* _原文_:
┄┄┄┄┄┄┄┄┄┄┄┄┄┄┄┄┄┄┄┄
色々と悩んだ結果、発熱と性能と価格の折り合いでcore i7 860で行く事にした。
OSはwindows7アップグレードに強く心を惹かれたが
現状ならまだ32bitの方が色々と使い勝手がよさそうなので
それならばと使い慣れたxpで行くことに。
そうなるとメモリも3、4GB以上積む必要もない。
他のパーツは色々と貰い物や某裏ルートやパーツ屋巡りでそれなりに安く仕上げ、
金をかけたと言えるのはビデオカードぐらいだろうか。
そして腕が千切れそうになりながら帰宅し、いざ組み立ててみると
その作業は思った以上に簡単だった。初めて組みたてたグフより簡単だった。
マザーボードに書いてある表記通りに端子を差し込んでいき
電源ボタンを押すと低い冷却ファンの音が鳴り、
ドライブからOSのインストールが始まる。
自作の利点としては心なしか愛着が沸くことで
比較的煩めなケース付属のファン音も
なんだかペットの鳴き声のようで可愛い気がする。
ケースが白いので安直にホワイトベースと呼ぶ事にした。
┄┄┄┄┄┄┄┄┄┄┄┄┄┄┄┄┄┄┄┄
* _課題 1_: 自作パソコンの文章にある「ケースが白いので安直にホワイトベースと呼ぶ事にした。」という一文を英語に訳しなさい。
* _課題 2_: 自作パソコンの文章の最後の一文に続く部分を書き上げなさい。
データは自作パソコンの文章とは無関係である。

* _提供データ_:
┄┄┄┄┄┄┄┄┄┄┄┄┄┄┄┄┄┄┄┄
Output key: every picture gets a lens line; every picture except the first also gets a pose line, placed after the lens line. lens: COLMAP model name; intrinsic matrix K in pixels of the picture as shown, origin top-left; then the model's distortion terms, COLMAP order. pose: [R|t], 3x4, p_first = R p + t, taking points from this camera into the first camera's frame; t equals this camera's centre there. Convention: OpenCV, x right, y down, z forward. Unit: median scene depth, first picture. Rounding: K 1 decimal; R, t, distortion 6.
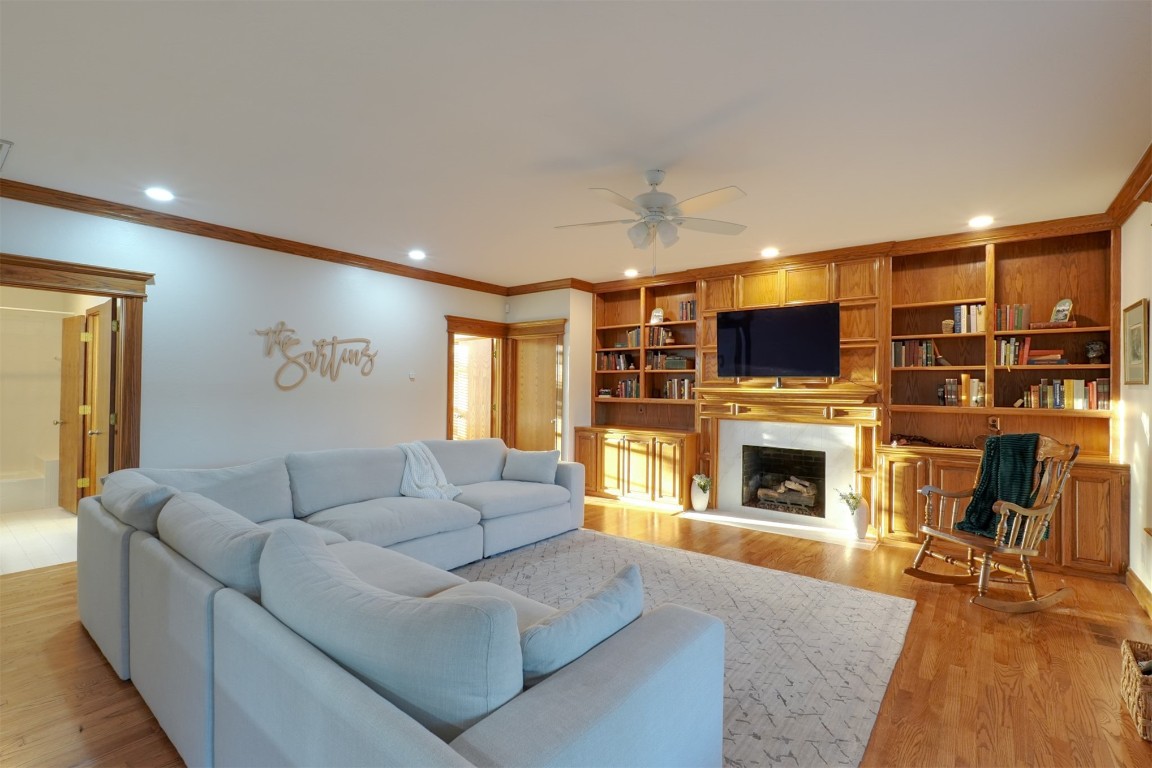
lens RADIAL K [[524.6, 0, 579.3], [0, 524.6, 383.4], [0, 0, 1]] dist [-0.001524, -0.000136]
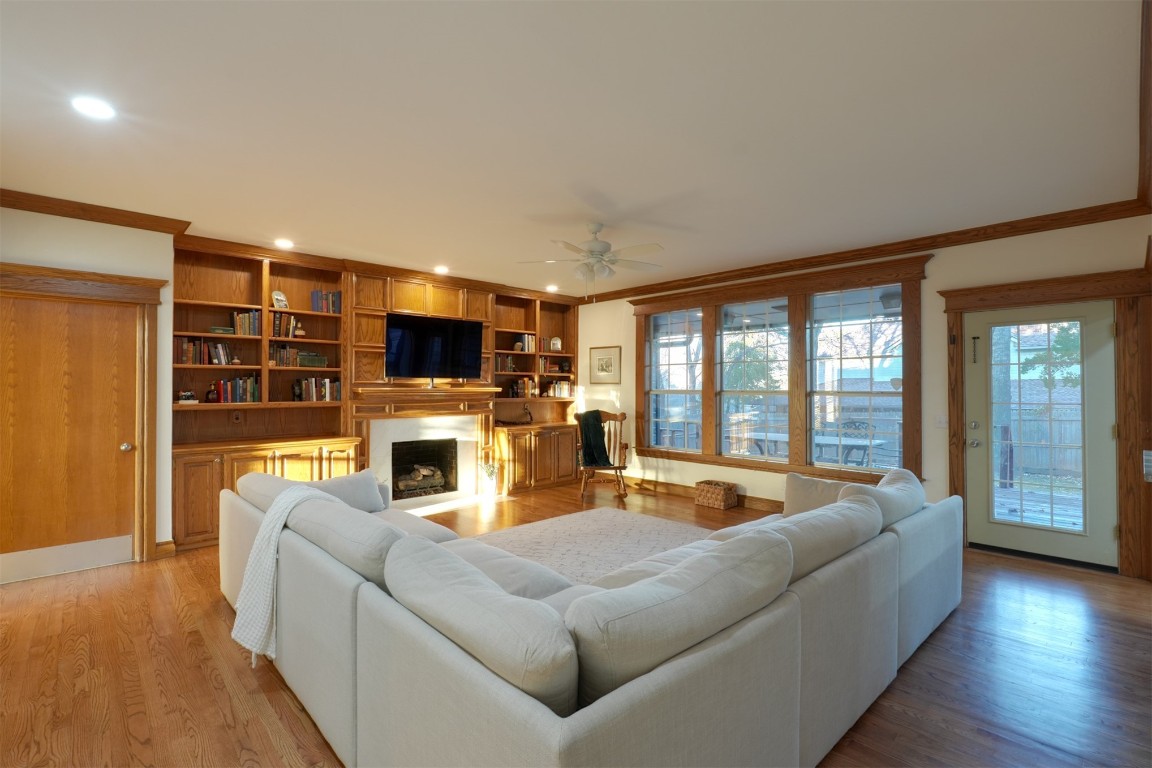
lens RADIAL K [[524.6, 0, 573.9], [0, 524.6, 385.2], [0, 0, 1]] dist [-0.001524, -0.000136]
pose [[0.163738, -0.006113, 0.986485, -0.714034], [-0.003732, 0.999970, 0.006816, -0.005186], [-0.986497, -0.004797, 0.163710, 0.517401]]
┄┄┄┄┄┄┄┄┄┄┄┄┄┄┄┄┄┄┄┄
* _解答 1_: Since the case is white, I went with the obvious choice and decided to call it White Base.

* _解答 2_:
今夏の数少ない思い出、お台場ガンダムの横で購入した「WB」の
ステッカーを貼ってやる。完成。


色々調べたり資金調達したり重い腰を上げたりで時間を食って
気がつけば九月も終盤に差し掛かっていた。


十月の頭にさっそくハイビジョン(正確にはHDV)で一本撮る事になった。
前々からやりたかったバトル物である。
簡単に言うと近所の公園やら河原やらで友達をビシバシ戦わせる
自主映画によくある類の物である。
しかしここで問題が起きる。私は殺陣がまったく解らないのだ。
こんな感じで闘ってる様がカッコイイだとか、
闘ってる所をこう撮ろうという事は思いついても
肝心の闘いの中で、人物をどう動かせばいいのかサッパリ分らない。
昔からひ弱で気弱で大人しく、クールで冷静沈着でナイスガイ
な私は喧嘩もロクにしていない。
これは困った。しかし困っていてもしょうがない。
とりあえず旧作100円セールをやっているGEOに足を運び
ジャッキーチェンだとかその辺を借り漁ってきた。


とりあえず見る→「おお〜」
もういちど見る→「すげー」
あらためて見る→「かっけ〜」


これでは何の参考にもならない。そもそも何かカッコイイ事が起きているが
具体的に何が起きてるのか早すぎてイマイチよく分らない。
とりあえず一時停止しながらコンテと殺陣を書き出していくことにした。


「えーっと、ここで右裏拳、払って払って、中段蹴り…あれここ二発も入れてんの!?」


そんな事をブツクサ言いながらDVDプレーヤーと格闘する。
そしてそんなこんなを続けながら、ボチボチ役者の方も決めなければならない。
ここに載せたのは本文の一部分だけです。